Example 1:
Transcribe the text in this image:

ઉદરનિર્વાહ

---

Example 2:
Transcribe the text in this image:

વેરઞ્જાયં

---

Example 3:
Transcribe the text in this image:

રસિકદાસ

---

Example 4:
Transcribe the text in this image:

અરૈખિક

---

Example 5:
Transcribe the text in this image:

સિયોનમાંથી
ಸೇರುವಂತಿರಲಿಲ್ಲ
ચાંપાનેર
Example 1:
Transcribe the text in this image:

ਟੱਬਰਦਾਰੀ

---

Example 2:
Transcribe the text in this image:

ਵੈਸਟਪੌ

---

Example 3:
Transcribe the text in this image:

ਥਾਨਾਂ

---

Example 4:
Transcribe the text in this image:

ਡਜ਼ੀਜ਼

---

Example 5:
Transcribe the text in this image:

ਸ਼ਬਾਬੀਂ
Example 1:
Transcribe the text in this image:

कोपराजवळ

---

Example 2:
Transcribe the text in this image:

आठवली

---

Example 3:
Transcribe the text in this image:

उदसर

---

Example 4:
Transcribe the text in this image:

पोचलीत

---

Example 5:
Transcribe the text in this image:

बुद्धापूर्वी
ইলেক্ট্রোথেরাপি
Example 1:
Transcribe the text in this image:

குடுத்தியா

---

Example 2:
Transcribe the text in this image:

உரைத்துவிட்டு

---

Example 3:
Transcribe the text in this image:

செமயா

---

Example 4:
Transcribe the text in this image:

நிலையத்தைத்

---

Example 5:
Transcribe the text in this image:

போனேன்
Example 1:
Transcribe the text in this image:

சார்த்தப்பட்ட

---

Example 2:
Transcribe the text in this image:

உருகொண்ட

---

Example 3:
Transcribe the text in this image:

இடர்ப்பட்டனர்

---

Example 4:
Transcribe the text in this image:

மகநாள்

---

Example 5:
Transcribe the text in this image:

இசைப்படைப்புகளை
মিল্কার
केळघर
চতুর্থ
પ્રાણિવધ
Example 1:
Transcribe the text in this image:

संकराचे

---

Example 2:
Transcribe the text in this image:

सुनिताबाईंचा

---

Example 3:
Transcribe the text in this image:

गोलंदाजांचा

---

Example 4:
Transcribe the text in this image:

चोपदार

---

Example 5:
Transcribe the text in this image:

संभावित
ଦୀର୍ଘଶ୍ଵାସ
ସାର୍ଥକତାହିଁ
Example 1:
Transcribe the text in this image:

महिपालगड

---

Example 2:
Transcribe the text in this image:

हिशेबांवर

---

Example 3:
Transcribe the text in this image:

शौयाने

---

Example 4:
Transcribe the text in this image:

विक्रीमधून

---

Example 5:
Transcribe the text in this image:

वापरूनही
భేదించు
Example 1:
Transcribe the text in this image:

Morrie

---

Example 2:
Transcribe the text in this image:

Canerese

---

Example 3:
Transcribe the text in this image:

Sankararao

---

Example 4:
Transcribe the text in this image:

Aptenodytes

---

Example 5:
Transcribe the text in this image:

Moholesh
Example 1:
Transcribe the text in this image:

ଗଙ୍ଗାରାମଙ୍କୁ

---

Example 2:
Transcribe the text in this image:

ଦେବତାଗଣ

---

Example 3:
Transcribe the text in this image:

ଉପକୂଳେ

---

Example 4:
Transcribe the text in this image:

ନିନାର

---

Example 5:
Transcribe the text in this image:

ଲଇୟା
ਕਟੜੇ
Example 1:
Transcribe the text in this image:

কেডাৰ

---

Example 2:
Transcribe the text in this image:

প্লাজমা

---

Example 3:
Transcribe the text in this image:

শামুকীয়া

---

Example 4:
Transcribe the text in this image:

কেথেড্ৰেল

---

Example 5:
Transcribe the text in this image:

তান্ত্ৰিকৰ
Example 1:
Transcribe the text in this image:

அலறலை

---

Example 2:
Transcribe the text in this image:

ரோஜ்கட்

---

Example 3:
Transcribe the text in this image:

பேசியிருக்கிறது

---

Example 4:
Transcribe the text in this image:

+ + + + +

Each entry must appear in the reply exactly as written.

Example 1:
Transcribe the text in this image:

ઉદરનિર્વાહ

---

Example 2:
Transcribe the text in this image:

વેરઞ્જાયં

---

Example 3:
Transcribe the text in this image:

રસિકદાસ

---

Example 4:
Transcribe the text in this image:

અરૈખિક

---

Example 5:
Transcribe the text in this image:

સિયોનમાંથી
ಸೇರುವಂತಿರಲಿಲ್ಲ
ચાંપાનેર
Example 1:
Transcribe the text in this image:

ਟੱਬਰਦਾਰੀ

---

Example 2:
Transcribe the text in this image:

ਵੈਸਟਪੌ

---

Example 3:
Transcribe the text in this image:

ਥਾਨਾਂ

---

Example 4:
Transcribe the text in this image:

ਡਜ਼ੀਜ਼

---

Example 5:
Transcribe the text in this image:

ਸ਼ਬਾਬੀਂ
Example 1:
Transcribe the text in this image:

कोपराजवळ

---

Example 2:
Transcribe the text in this image:

आठवली

---

Example 3:
Transcribe the text in this image:

उदसर

---

Example 4:
Transcribe the text in this image:

पोचलीत

---

Example 5:
Transcribe the text in this image:

बुद्धापूर्वी
ইলেক্ট্রোথেরাপি
Example 1:
Transcribe the text in this image:

குடுத்தியா

---

Example 2:
Transcribe the text in this image:

உரைத்துவிட்டு

---

Example 3:
Transcribe the text in this image:

செமயா

---

Example 4:
Transcribe the text in this image:

நிலையத்தைத்

---

Example 5:
Transcribe the text in this image:

போனேன்
Example 1:
Transcribe the text in this image:

சார்த்தப்பட்ட

---

Example 2:
Transcribe the text in this image:

உருகொண்ட

---

Example 3:
Transcribe the text in this image:

இடர்ப்பட்டனர்

---

Example 4:
Transcribe the text in this image:

மகநாள்

---

Example 5:
Transcribe the text in this image:

இசைப்படைப்புகளை
মিল্কার
केळघर
চতুর্থ
પ્રાણિવધ
Example 1:
Transcribe the text in this image:

संकराचे

---

Example 2:
Transcribe the text in this image:

सुनिताबाईंचा

---

Example 3:
Transcribe the text in this image:

गोलंदाजांचा

---

Example 4:
Transcribe the text in this image:

चोपदार

---

Example 5:
Transcribe the text in this image:

संभावित
ଦୀର୍ଘଶ୍ଵାସ
ସାର୍ଥକତାହିଁ
Example 1:
Transcribe the text in this image:

महिपालगड

---

Example 2:
Transcribe the text in this image:

हिशेबांवर

---

Example 3:
Transcribe the text in this image:

शौयाने

---

Example 4:
Transcribe the text in this image:

विक्रीमधून

---

Example 5:
Transcribe the text in this image:

वापरूनही
భేదించు
Example 1:
Transcribe the text in this image:

Morrie

---

Example 2:
Transcribe the text in this image:

Canerese

---

Example 3:
Transcribe the text in this image:

Sankararao

---

Example 4:
Transcribe the text in this image:

Aptenodytes

---

Example 5:
Transcribe the text in this image:

Moholesh
Example 1:
Transcribe the text in this image:

ଗଙ୍ଗାରାମଙ୍କୁ

---

Example 2:
Transcribe the text in this image:

ଦେବତାଗଣ

---

Example 3:
Transcribe the text in this image:

ଉପକୂଳେ

---

Example 4:
Transcribe the text in this image:

ନିନାର

---

Example 5:
Transcribe the text in this image:

ଲଇୟା
ਕਟੜੇ
Example 1:
Transcribe the text in this image:

কেডাৰ

---

Example 2:
Transcribe the text in this image:

প্লাজমা

---

Example 3:
Transcribe the text in this image:

শামুকীয়া

---

Example 4:
Transcribe the text in this image:

কেথেড্ৰেল

---

Example 5:
Transcribe the text in this image:

তান্ত্ৰিকৰ
Example 1:
Transcribe the text in this image:

அலறலை

---

Example 2:
Transcribe the text in this image:

ரோஜ்கட்

---

Example 3:
Transcribe the text in this image:

பேசியிருக்கிறது

---

Example 4:
Transcribe the text in this image:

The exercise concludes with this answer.